Algumas dicas que nós acreditamos serem importantes na abordagem do tema:
- Adequar a linguagem à idade das crianças (embora alguns estudos sugiram que se deva utilizar logo palavras como "testículos" ou "vulva", e que não faz sentido ensinar "pipis" e "pilinhas" para depois voltar a ter que se ensinar "ovários" e "testículos" e é trabalho pedagógico a dobrar quando se pode explicar logo certo) continuamos a acreditar no uso de uma linguagem mais compreensível por eles para introduzir o tema ao invés de para além do tema termos que utilizar toda uma nova semântica.
- Não antecipar respostas, ou seja, deixar a criança conduzir a conversa. Se a criança, aos 2/3 anos fica satisfeita por saber que um espermatozóide chega a um óvulo mas não se questiona como se dá a junção, tudo bem. Não se precisa de dar respostas todas ao mesmo tempo, quando a criança até ainda não tem curiosidade ou sentido crítico para as fazer (e sentido analítico amadurecido o suficiente para as interpretar). Assim, é deixá-la reflectir mais sobre o tema. Até porque mais tarde, certamente, voltará à questão. Garanto-vos.
- Há um jargão muito psigeek entre psicólogos que justifica tudo e que se resume numa frase "Freud explica". As crianças começam a manipular os genitais a partir dos 2 anos, quando percebem que essa manipulação é uma fonte de prazer. Esse prazer não tem uma conotação racionalmente "sexual" para o menino que está a ver os desenhos animados enquanto mexe no pénis ou para a menina que manipula a vulva distraidamente. A masturbação é um dos primeiros actos infantis de descoberta do próprio corpo e da procura do prazer e não tem nada de mal, toda a conotação erotizada é uma construção sexual que está na cabeça dos adultos.
- Cabe aos pais não repreender nem castigar, mas aproveitar a ocasião para reforçar as questões de higiene, auto-cuidado com o corpo e, principalmente, privacidade.

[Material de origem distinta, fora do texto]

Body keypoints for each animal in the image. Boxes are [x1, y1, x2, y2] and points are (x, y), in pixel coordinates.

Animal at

Explicar que os orgãos sexuais devem ser protegidos quer através da lavagem específica no banho, do cuidado ao limparem-se após irem ao quarto de banho, etc. E, principalmente, para explorar as questões de que nos orgãos genitais ninguém, para além dos próprios, deve mexer. Ah, não esquecer que não repreender não significa que haja uma completa liberalização do acto sem quaisquer regras: cabe também aos pais explicar que essa manipulação não deve ser feita publicamente mas sim em contextos contentores de privacidade.

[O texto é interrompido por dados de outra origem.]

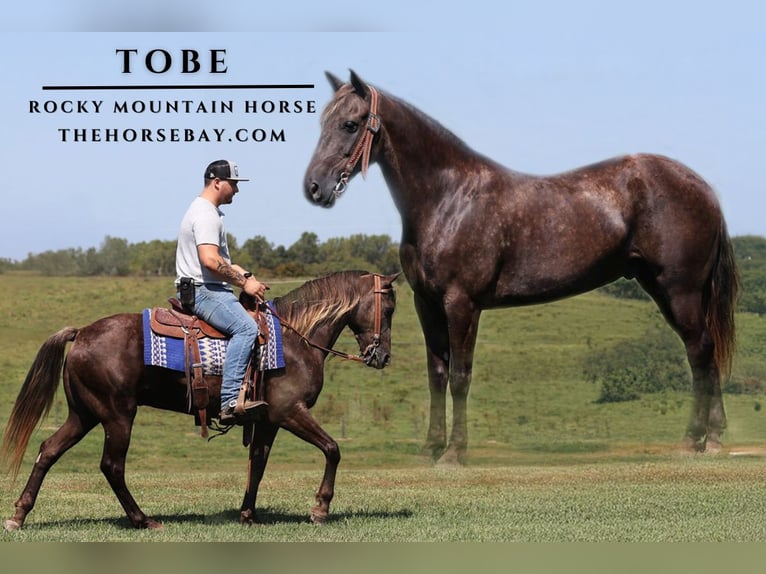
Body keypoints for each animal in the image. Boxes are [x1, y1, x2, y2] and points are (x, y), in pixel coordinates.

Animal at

- Se duas crianças, pares de idades semelhantes, espreitam os orgãos sexuais uma da outra também é normal e também não há nenhuma erotização no processo. Ali por volta dos 4 anos acentua-se a compreensão das diferenças entre sexos, isto é, raparigas vs rapazes e esta procura de diferenças não é mais que isso mesmo: verificação das diferenças. Sem dramas.
- Em crianças em idade escolar, a abordagem já não deve ser tão simplista, até porque a génese das questões tenderá a ser progressivamente mais complexa. Aqui podemos aproveitar o recurso de documentários disponíveis no youtube para, em conjunto, com os filhos podermos ilustrar algumas especifidades mais científicas e complexas como explicar a carga genética, os gâmetas, como funcionam as epidurais ou ilustrar um parto natural e o impacto que o mesmo tem no corpo da mulher, por exemplo.
- Na fase da puberdade e adolescência é importante introduzir os temas das mudanças corporais, da menarca, da relação entre sexo e afecto, da perda da virgindade, da contracepção, da saúde reprodutiva, das doenças sexualmente transmissíveis. Normalmente há um dos progenitores que o adolescente procura preferencialmente para abordar estas questões, deixando de o fazer durante à mesa, durante o jantar.É importante manter os canais de comunicação abertos, gerir as emoções contraditórias que causa aos pais a vida sexual dos filhos (cuja infantilização tendemos a prolongar o mais que conseguirmos).
- Nunca mais voltámos ao assunto com a Ana. A curiosidade ficou satisfeita, sem dramas nem pudores, sem dar uma conotação de"elefante na sala" ao tema mas também não lhe atribuindo mais importância do que ele tem, necessariamente. Saberemos que, a seu tempo, outras dúvidas surgirão e lá voltaremos.